ChatGPT, write a post for the stuff that I have in my head and want to get out as an update.
Hmm. No brain implant yet. Guess I'll have to write this the hard way.
Syncing update
It has been an eventful week. I successfully deployed the initial version of smarter content syncing, and have made some adjustments to algorithm since then. Most notably, communities with only 1 subscriber (the bot) will no longer receive updates, and communities with fewer than 5 subscribers or with a low posting frequency will only be updated twice a day. Furthermore, for the highest update priority (every 10 minutes), a community must have a minimum of 50 subscribers. Implementation details can be found in the decide_interval()
method over here.
Being a developer is fun
Meanwhile... Damnit, bot is stuck again.
2023-07-08 10:13:39,945 - utils.syncer - INFO - Scraping subreddit: bustynaturals. Last time 2:30:48 ago, interval 120 minutes
2023-07-08 10:13:40,653 - utils.syncer - INFO - 'latina bodies are the best' at https://www.reddit.com/r/BustyNaturals/comments/14twww8/latina_bodies_are_the_best/ updated: 2023-07-08 07:14:13+00:00
2023-07-08 10:13:45,324 - utils.syncer - ERROR - Error trying to retrieve post details, try again in a bit; Couldn't retrieve post detail page
2023-07-08 10:13:46,333 - utils.syncer - INFO - Scraping subreddit: bustynaturals. Last time 2:30:54 ago, interval 120 minutes
2023-07-08 10:13:48,581 - utils.syncer - INFO - 'latina bodies are the best' at https://www.reddit.com/r/BustyNaturals/comments/14twww8/latina_bodies_are_the_best/ updated: 2023-07-08 07:14:13+00:00
2023-07-08 10:13:51,227 - utils.syncer - ERROR - Error trying to retrieve post details, try again in a bit; Couldn't retrieve post detail page
...
1 bugfix and deployment later:
2023-07-08 10:46:42,836 - utils.syncer - INFO - Scraping subreddit: bustynaturals. Last time 3:03:51 ago, interval 120 minutes
2023-07-08 10:46:43,573 - utils.syncer - INFO - 'latina bodies are the best' at https://www.reddit.com/r/BustyNaturals/comments/14twww8/latina_bodies_are_the_best/ updated: 2023-07-08 07:14:13+00:00
2023-07-08 10:46:48,327 - utils.syncer - ERROR - Couldn't find post on https://old.reddit.com/r/BustyNaturals/comments/14told8/latina_bodies_are_the_best/, skipping.
Defederation
Meanwhile, the folks at https://lemmy.world reached out to me to tell me they're defederating Lemmit. They are not fond of high volume of posts made by the bot, and the fact that there are now (quick check) 462 communities on this server all being moderated by a single person. They have already received a couple of complaints about spam, and it didn't help that some requests for NSFW subreddits were not marked as NSFW. Occasionally, those subreddits had explicit thumbnails that appeared in the 'All feed' without warning.

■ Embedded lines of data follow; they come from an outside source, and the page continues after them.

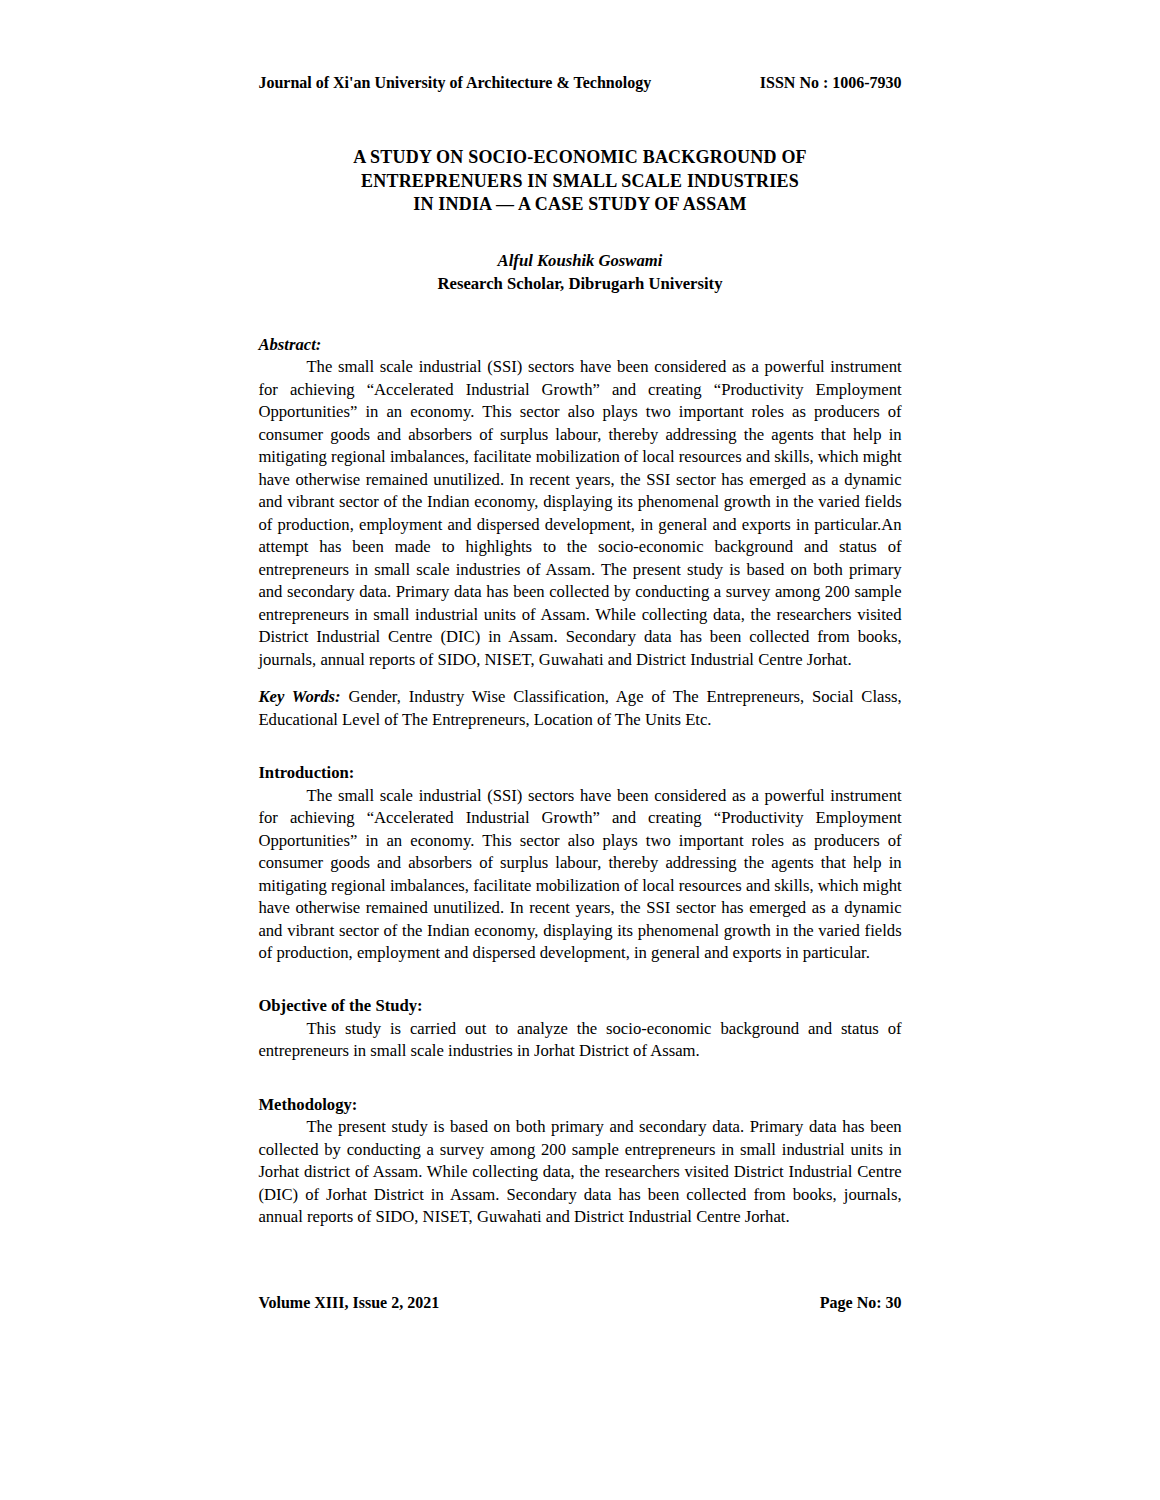Journal of Xi'an University of Architecture & Technology
ISSN No : 1006-7930
A Study on Socio-Economic Background of
Entreprenuers in Small Scale Industries
in India — A Case Study of Assam
Alful Koushik Goswami Research Scholar, Dibrugarh University
Abstract:
The small scale industrial (SSI) sectors have been considered as a powerful instrument for achieving “Accelerated Industrial Growth” and creating “Productivity Employment Opportunities” in an economy. This sector also plays two important roles as producers of consumer goods and absorbers of surplus labour, thereby addressing the agents that help in mitigating regional imbalances, facilitate mobilization of local resources and skills, which might have otherwise remained unutilized. In recent years, the SSI sector has emerged as a dynamic and vibrant sector of the Indian economy, displaying its phenomenal growth in the varied fields of production, employment and dispersed development, in general and exports in particular.An attempt has been made to highlights to the socio-economic background and status of entrepreneurs in small scale industries of Assam. The present study is based on both primary and secondary data. Primary data has been collected by conducting a survey among 200 sample entrepreneurs in small industrial units of Assam. While collecting data, the researchers visited District Industrial Centre (DIC) in Assam. Secondary data has been collected from books, journals, annual reports of SIDO, NISET, Guwahati and District Industrial Centre Jorhat.
Key Words: Gender, Industry Wise Classification, Age of The Entrepreneurs, Social Class, Educational Level of The Entrepreneurs, Location of The Units Etc.
Introduction:
The small scale industrial (SSI) sectors have been considered as a powerful instrument for achieving “Accelerated Industrial Growth” and creating “Productivity Employment Opportunities” in an economy. This sector also plays two important roles as producers of consumer goods and absorbers of surplus labour, thereby addressing the agents that help in mitigating regional imbalances, facilitate mobilization of local resources and skills, which might have otherwise remained unutilized. In recent years, the SSI sector has emerged as a dynamic and vibrant sector of the Indian economy, displaying its phenomenal growth in the varied fields of production, employment and dispersed development, in general and exports in particular.
Objective of the Study:
This study is carried out to analyze the socio-economic background and status of entrepreneurs in small scale industries in Jorhat District of Assam.
Methodology:
The present study is based on both primary and secondary data. Primary data has been collected by conducting a survey among 200 sample entrepreneurs in small industrial units in Jorhat district of Assam. While collecting data, the researchers visited District Industrial Centre (DIC) of Jorhat District in Assam. Secondary data has been collected from books, journals, annual reports of SIDO, NISET, Guwahati and District Industrial Centre Jorhat.
Volume XIII, Issue 2, 2021
Page No: 30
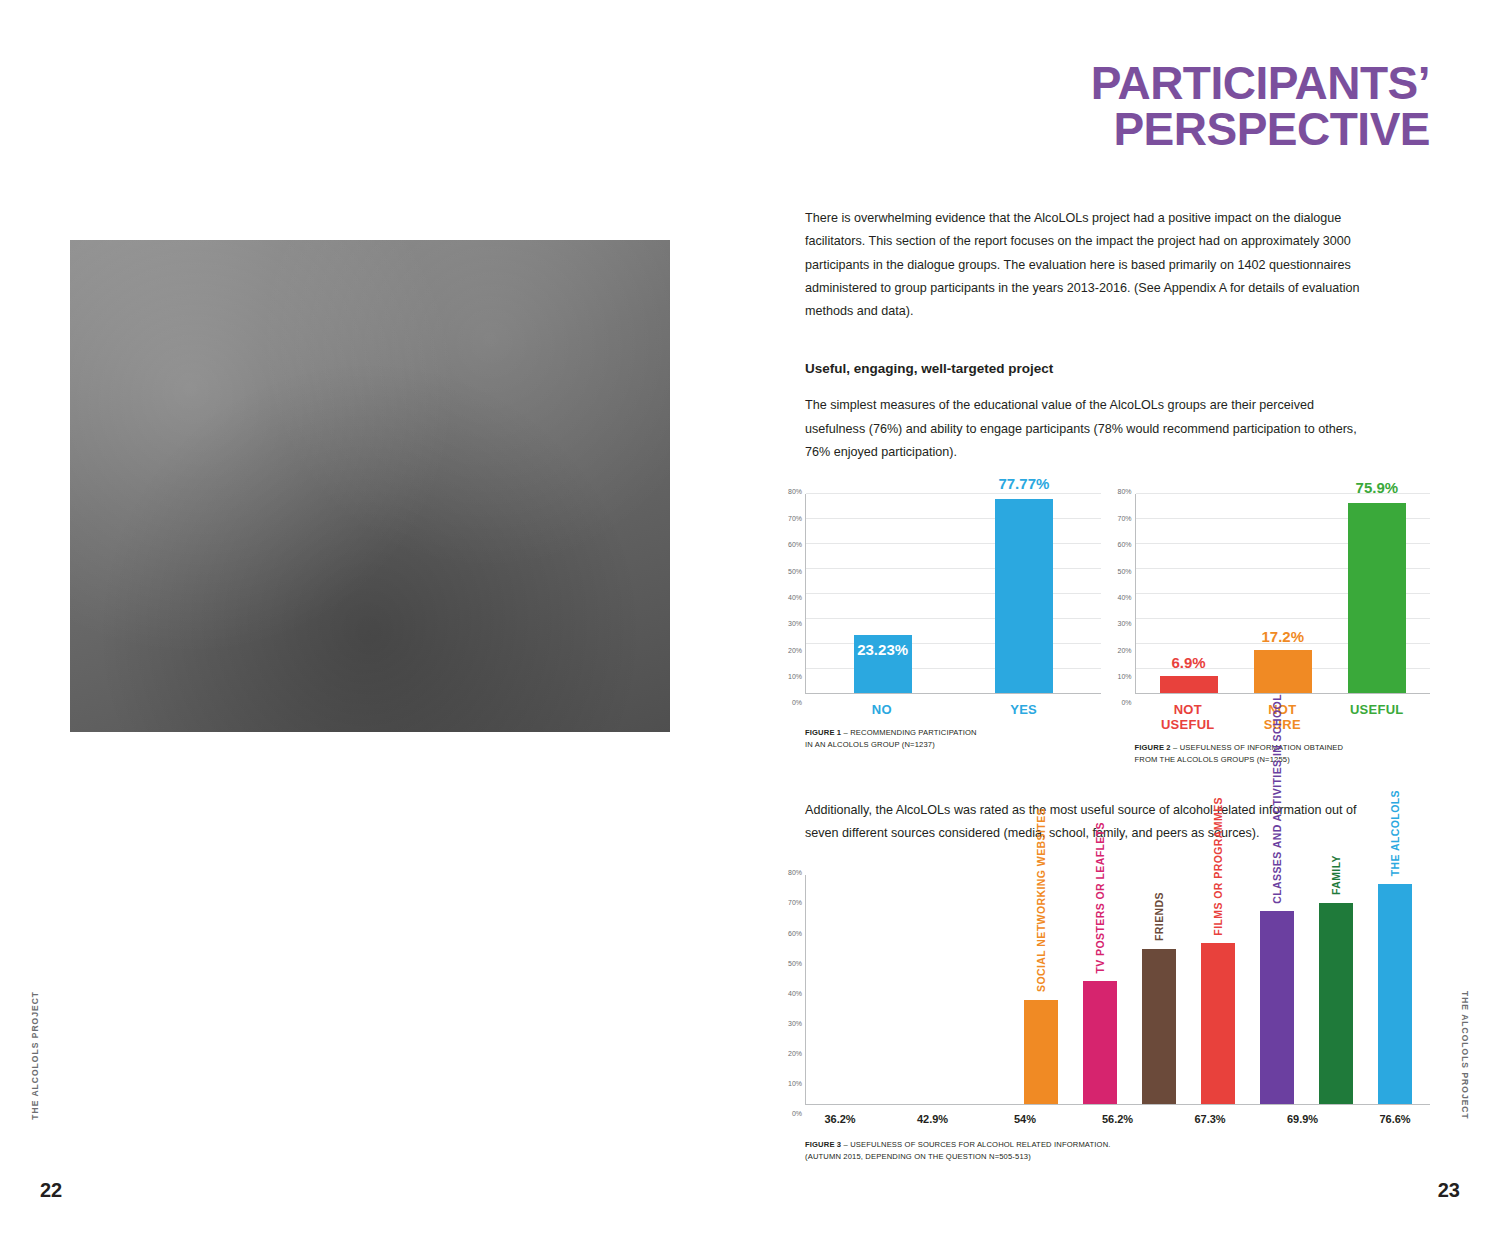The AlcoLOLs Project
22
Participants’ Perspective
There is overwhelming evidence that the AlcoLOLs project had a positive impact on the dialogue facilitators. This section of the report focuses on the impact the project had on approximately 3000 participants in the dialogue groups. The evaluation here is based primarily on 1402 questionnaires administered to group participants in the years 2013-2016. (See Appendix A for details of evaluation methods and data).
Useful, engaging, well-targeted project
The simplest measures of the educational value of the AlcoLOLs groups are their perceived usefulness (76%) and ability to engage participants (78% would recommend participation to others, 76% enjoyed participation).
80% 70% 60% 50% 40% 30% 20% 10% 0%
23.23%
77.77%
NO YES
Figure 1 – Recommending participation
in an AlcoLOLs group (N=1237)
80% 70% 60% 50% 40% 30% 20% 10% 0%
6.9%
17.2%
75.9%
NOT USEFUL NOT SURE USEFUL
Figure 2 – Usefulness of information obtained
from the AlcoLOLs groups (N=1255)
Additionally, the AlcoLOLs was rated as the most useful source of alcohol-related information out of seven different sources considered (media, school, family, and peers as sources).
80% 70% 60% 50% 40% 30% 20% 10% 0%
Social Networking Websites
TV Posters or Leaflets
Friends
Films or Programmes
Classes and Activities in School
Family
The AlcoLOLs
36.2% 42.9% 54% 56.2% 67.3% 69.9% 76.6%
Figure 3 – Usefulness of sources for alcohol related information.
(Autumn 2015, depending on the question N=505-513)
The AlcoLOLs Project
23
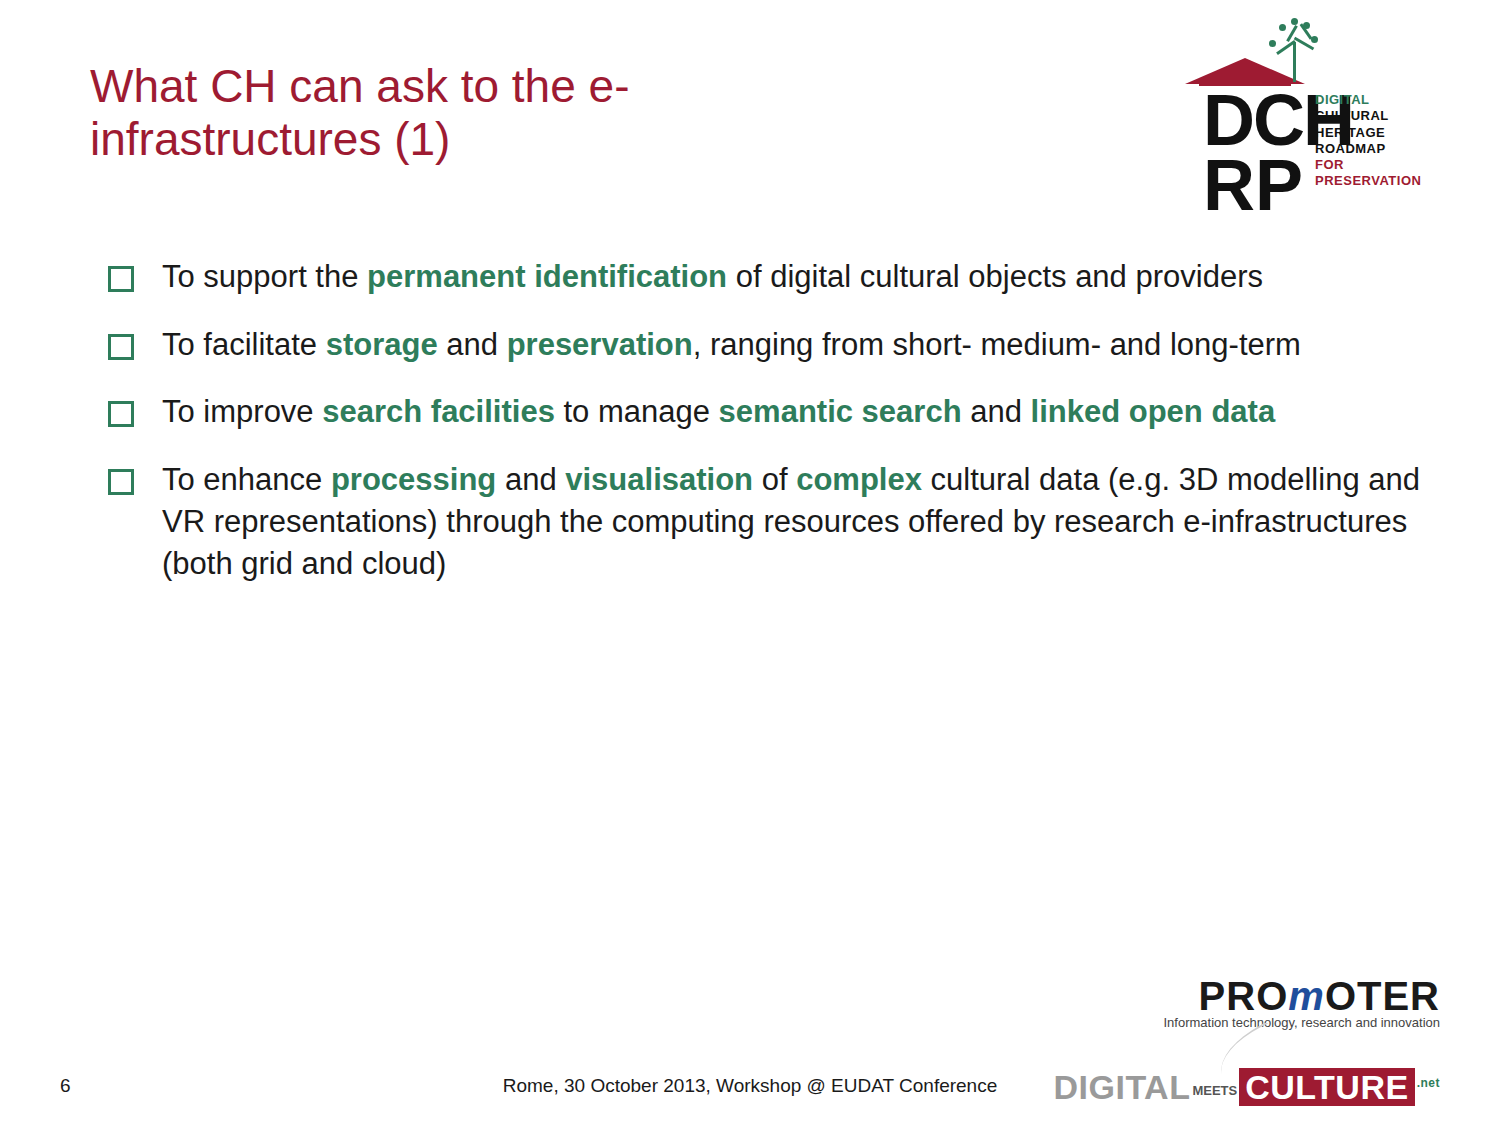What CH can ask to the e-infrastructures (1)
DCH
RP
DIGITAL
CULTURAL HERITAGE
ROADMAP
FOR PRESERVATION
To support the permanent identification of digital cultural objects and providers
To facilitate storage and preservation, ranging from short- medium- and long-term
To improve search facilities to manage semantic search and linked open data
To enhance processing and visualisation of complex cultural data (e.g. 3D modelling and VR representations) through the computing resources offered by research e-infrastructures (both grid and cloud)
PROm OTER
Information technology, research and innovation
DIGITALMEETS CULTURE.net
6
Rome, 30 October 2013, Workshop @ EUDAT Conference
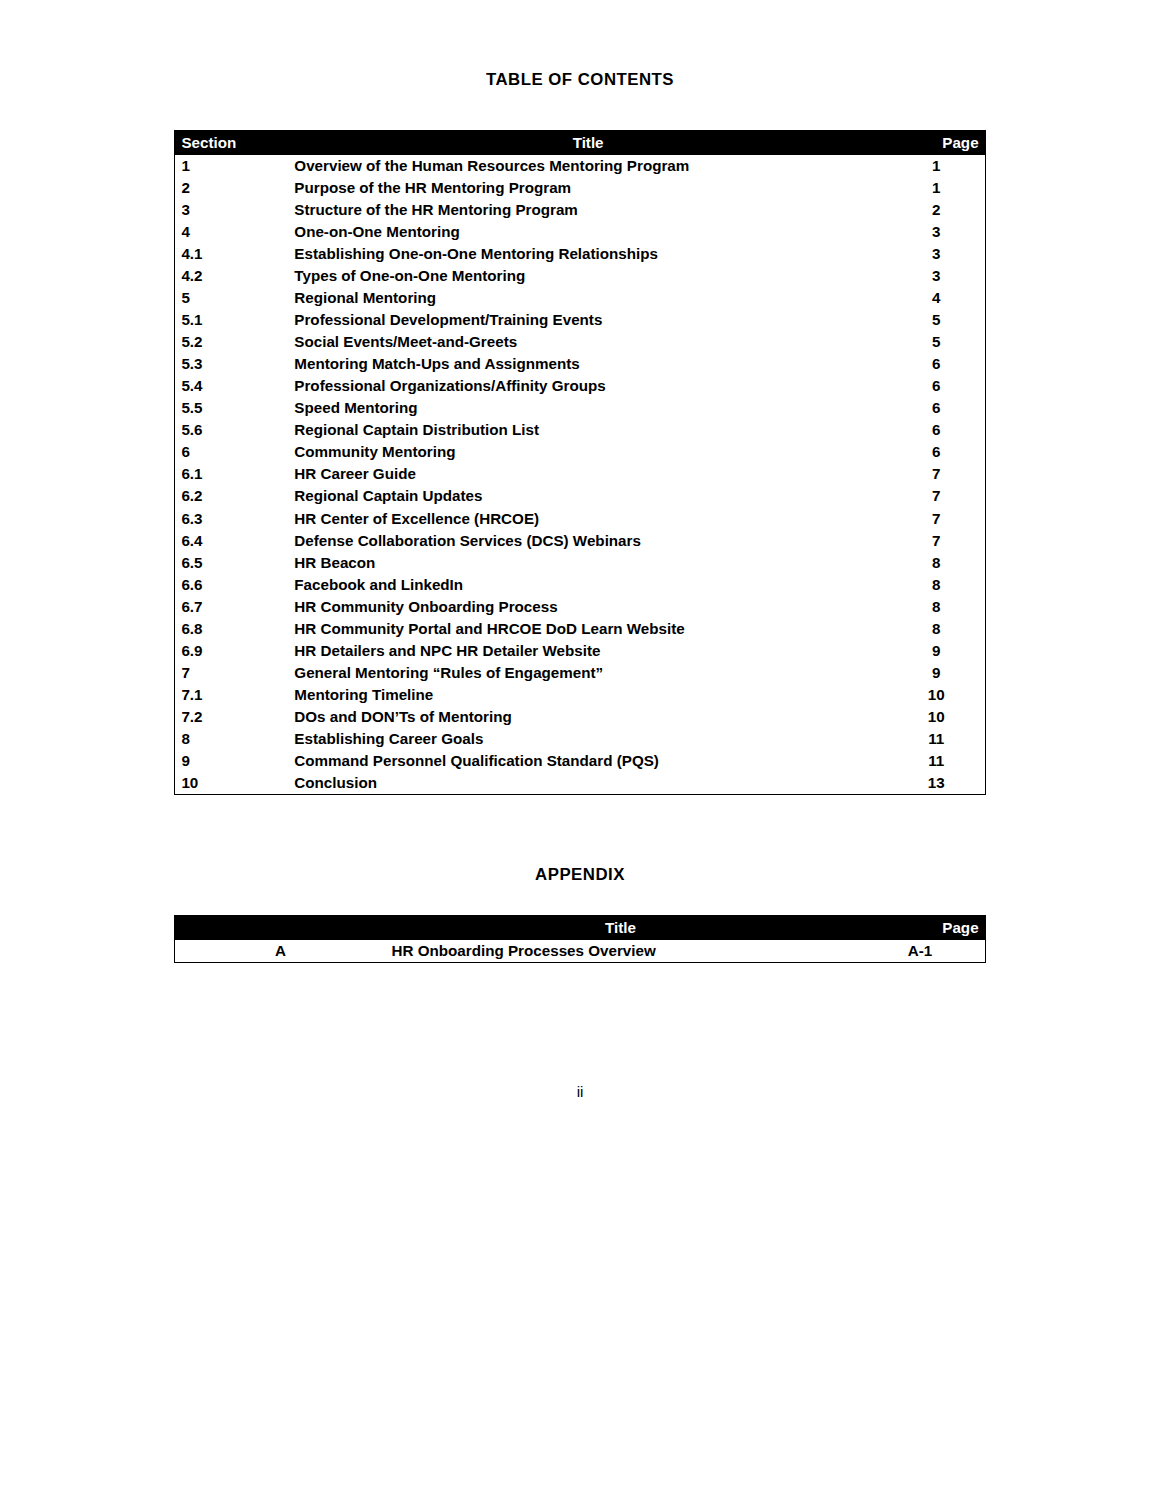TABLE OF CONTENTS
| Section | Title | Page |
| --- | --- | --- |
| 1 | Overview of the Human Resources Mentoring Program | 1 |
| 2 | Purpose of the HR Mentoring Program | 1 |
| 3 | Structure of the HR Mentoring Program | 2 |
| 4 | One-on-One Mentoring | 3 |
| 4.1 | Establishing One-on-One Mentoring Relationships | 3 |
| 4.2 | Types of One-on-One Mentoring | 3 |
| 5 | Regional Mentoring | 4 |
| 5.1 | Professional Development/Training Events | 5 |
| 5.2 | Social Events/Meet-and-Greets | 5 |
| 5.3 | Mentoring Match-Ups and Assignments | 6 |
| 5.4 | Professional Organizations/Affinity Groups | 6 |
| 5.5 | Speed Mentoring | 6 |
| 5.6 | Regional Captain Distribution List | 6 |
| 6 | Community Mentoring | 6 |
| 6.1 | HR Career Guide | 7 |
| 6.2 | Regional Captain Updates | 7 |
| 6.3 | HR Center of Excellence (HRCOE) | 7 |
| 6.4 | Defense Collaboration Services (DCS) Webinars | 7 |
| 6.5 | HR Beacon | 8 |
| 6.6 | Facebook and LinkedIn | 8 |
| 6.7 | HR Community Onboarding Process | 8 |
| 6.8 | HR Community Portal and HRCOE DoD Learn Website | 8 |
| 6.9 | HR Detailers and NPC HR Detailer Website | 9 |
| 7 | General Mentoring “Rules of Engagement” | 9 |
| 7.1 | Mentoring Timeline | 10 |
| 7.2 | DOs and DON’Ts of Mentoring | 10 |
| 8 | Establishing Career Goals | 11 |
| 9 | Command Personnel Qualification Standard (PQS) | 11 |
| 10 | Conclusion | 13 |
APPENDIX
| | Title | Page |
| --- | --- | --- |
| A | HR Onboarding Processes Overview | A-1 |
ii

I had a good talk with the LemmyWorld admin, wherein they explained their point of view, and I explained mine. I understand their decision to disassociate with Lemmit, and appreciate their attempt to contact me. Other instances like Beehaw, and some smaller ones have also reached the same decision.
This does mean that you will no longer be able to get new community updates on those servers. So make sure to check the blocked instances list on your home server if you were subscribed to Lemmit. At the same time I have removed all the subscriptions of users from those servers, in order to not affect the sync priority mentioned above. This does mean, that if LemmyWorld, Beehaw, etc ever decide to connect to Lemmit again (however unlikely), you will need to un- and re-subscribe from there.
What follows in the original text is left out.